During our search for developmental regulators of neuronal differentiation, we identified special AT‐rich sequence‐binding protein (SATB)2 that is specifically expressed in the developing rat neocortex and binds to AT‐rich DNA elements. Here we investigated whether the regulatory function of SATB2 involves chromatin remodeling at the AT‐rich DNA site. In‐vitro and in‐vivo assays using a DNA affinity pre‐incubation specificity test of recognition and chromatin immunoprecipitation showed that SATB2 specifically binds to histone deacetylase 1 and metastasis‐associated protein 2, members of the nucleosome‐remodeling and histone deacetylase complex. Double immunohistochemistry showed that, in the developing rat neocortex, SATB2 is coexpressed with both proteins.

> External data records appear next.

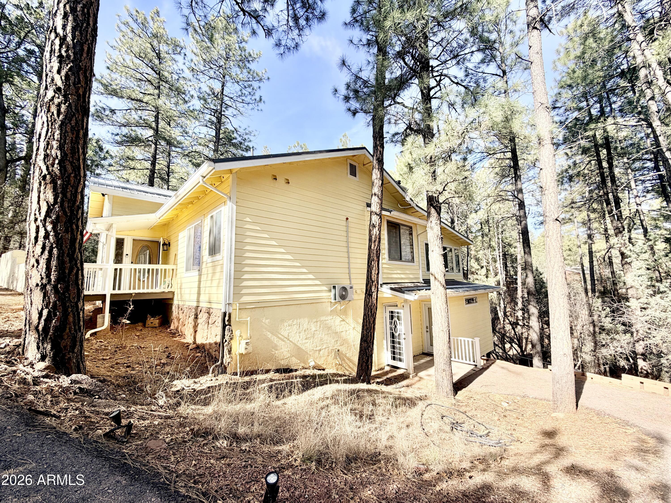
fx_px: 271
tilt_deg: +7.5
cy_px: 252
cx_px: 336
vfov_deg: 85.7
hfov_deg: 102.1
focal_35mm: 14
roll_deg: +1.4
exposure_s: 1/506
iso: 40
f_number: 2.2
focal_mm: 2.22
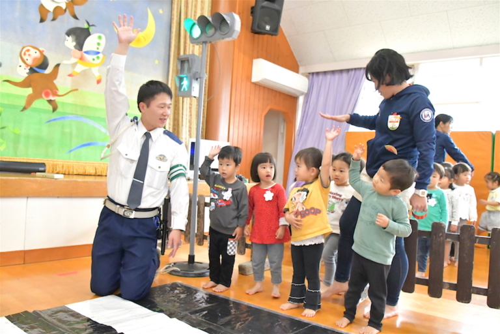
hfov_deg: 60.3
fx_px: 431
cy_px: 167
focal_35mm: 31
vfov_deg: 42.3
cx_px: 250
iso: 12800
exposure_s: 1/400
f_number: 4.5
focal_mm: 21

Using a cell culture model, we showed that trichostatin A treatment, which blocks the activities of histone deacetylases, reverses the AT‐rich dsDNA‐dependent repressor effect of SATB2. These findings suggested that the molecular regulatory function of SATB2 involves modification of the chromatin structure. Semi‐quantitative chromatin immunoprecipitation analysis of cortices from SATB2 mutant and wild‐type animals indicated that, in the knock‐out brains, SATB2 is replaced in the chromatin‐remodeling complex by AU‐rich element RNA binding protein 1, another AT‐rich DNA binding protein also expressed in differentiating cortical neurons. These results suggested that an altered chromatin structure, due to the presence of different AT‐rich DNA binding proteins in the chromatin‐remodeling complex, may contribute to the developmental abnormalities observed in the SATB2 mutant animals. These findings also raised the interesting possibility that SATB2, along with other AT‐rich DNA binding proteins, is involved in mediating epigenetic influences during cortical development.